Principle:Evidentlyai Evidently LLM Judge Evaluation
| Knowledge Sources | |
|---|---|
| Domains | LLM_Evaluation, NLP, AI_Safety |
| Last Updated | 2026-02-14 12:00 GMT |
Overview
An LLM-as-judge evaluation mechanism that uses large language models to assess text quality attributes at the row level.
Description
LLM Judge Evaluation uses an external LLM (e.g., GPT-4o-mini) to evaluate specific quality attributes of text data on a per-row basis. Unlike rule-based descriptors that use pattern matching or statistical models, LLM judges apply natural language understanding to assess nuanced properties:
- Negativity: Detects negative sentiment, hostility, or toxicity in text
- Decline: Detects when an LLM refuses or declines to answer a question
- PII Detection: Identifies personally identifiable information
- Bias Detection: Identifies biased or discriminatory content
- Toxicity: Detects toxic or harmful language
LLM judges send each row to an external LLM API with a structured evaluation prompt and parse the response into a category label and optional score.
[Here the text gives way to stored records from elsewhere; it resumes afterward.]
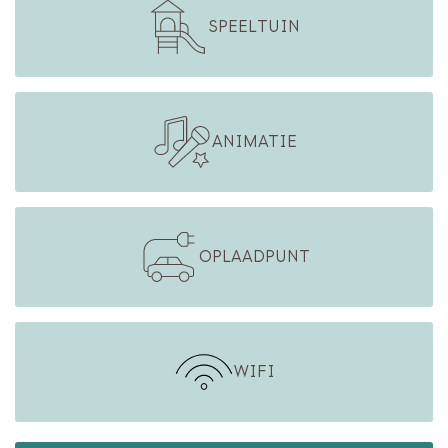
SPEELTUIN
ANIMATIE
OPLAADPUNT
WIFI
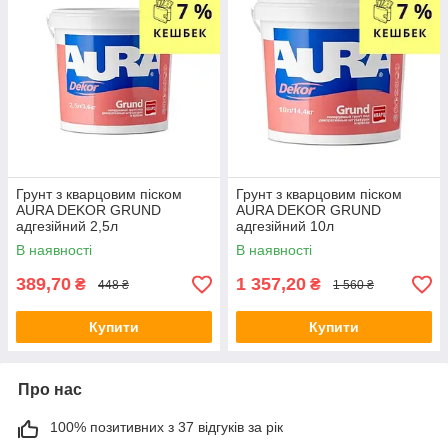
Грунт з кварцовим піском
Грунт з кварцовим піском
AURA DEKOR GRUND
AURA DEKOR GRUND
адгезійний 2,5л
адгезійний 10л
В наявності
В наявності
389,70
1 357,20
₴
₴
448 ₴
1 560 ₴
Купити
Купити
Про нас
100% позитивних з 37 відгуків за рік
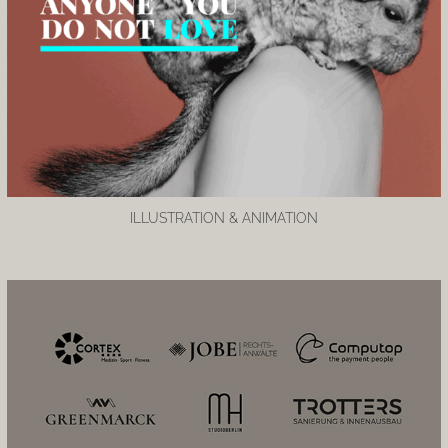
ILLUSTRATION & ANIMATION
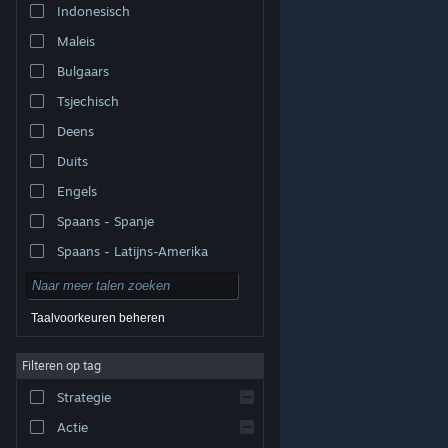
Indonesisch
Maleis
Bulgaars
Tsjechisch
Deens
Duits
Engels
Spaans - Spanje
Spaans - Latijns-Amerika
Taalvoorkeuren beheren
Filteren op tag
© Valve Corporation. Alle rechten voorbehouden. Alle
handelsmerken zijn eigendom van hun respectieve
eigenaren in de Verenigde Staten en andere landen.
Strategie
Privacybeleid
|
Juridische informatie
|
Toegankelijkheid
|
Steam Subscriber Agreement
|
Terugbetalingen
|
Cookies
Actie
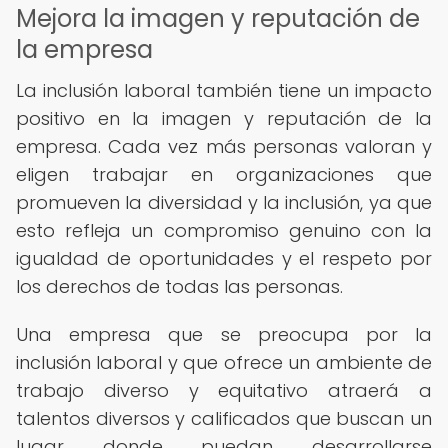
Mejora la imagen y reputación de
la empresa
La inclusión laboral también tiene un impacto
positivo en la imagen y reputación de la
empresa. Cada vez más personas valoran y
eligen trabajar en organizaciones que
promueven la diversidad y la inclusión, ya que
esto refleja un compromiso genuino con la
igualdad de oportunidades y el respeto por
los derechos de todas las personas.
Una empresa que se preocupa por la
inclusión laboral y que ofrece un ambiente de
trabajo diverso y equitativo atraerá a
talentos diversos y calificados que buscan un
lugar donde puedan desarrollarse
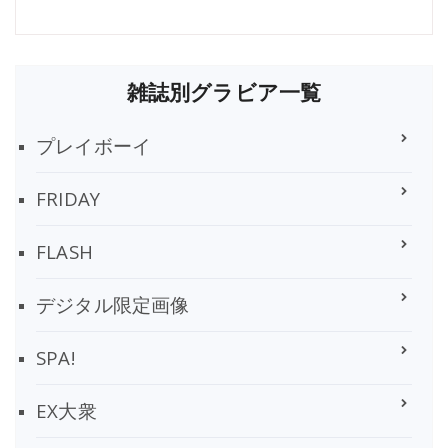
雑誌別グラビア一覧
プレイボーイ
FRIDAY
FLASH
デジタル限定画像
SPA!
EX大衆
This enables monitoring of LLM system outputs for safety, quality, and compliance.
Usage
Use this principle when evaluating LLM-powered system outputs for safety, quality, or compliance properties that cannot be reliably measured with rule-based approaches. Requires an LLM API key (e.g., OpenAI) and incurs API costs proportional to dataset size.
Theoretical Basis
LLM-as-judge follows the meta-evaluation paradigm where one model evaluates another:
# Pseudocode: LLM judge evaluation
for row in dataset:
prompt = format_evaluation_prompt(row[text_column], criteria="negativity")
response = llm_api.generate(prompt)
row["negativity_label"] = parse_category(response)
row["negativity_score"] = parse_score(response)
row["negativity_reasoning"] = parse_reasoning(response)
The evaluation prompt is structured to elicit consistent, parseable responses with category labels, numerical scores, and optional reasoning.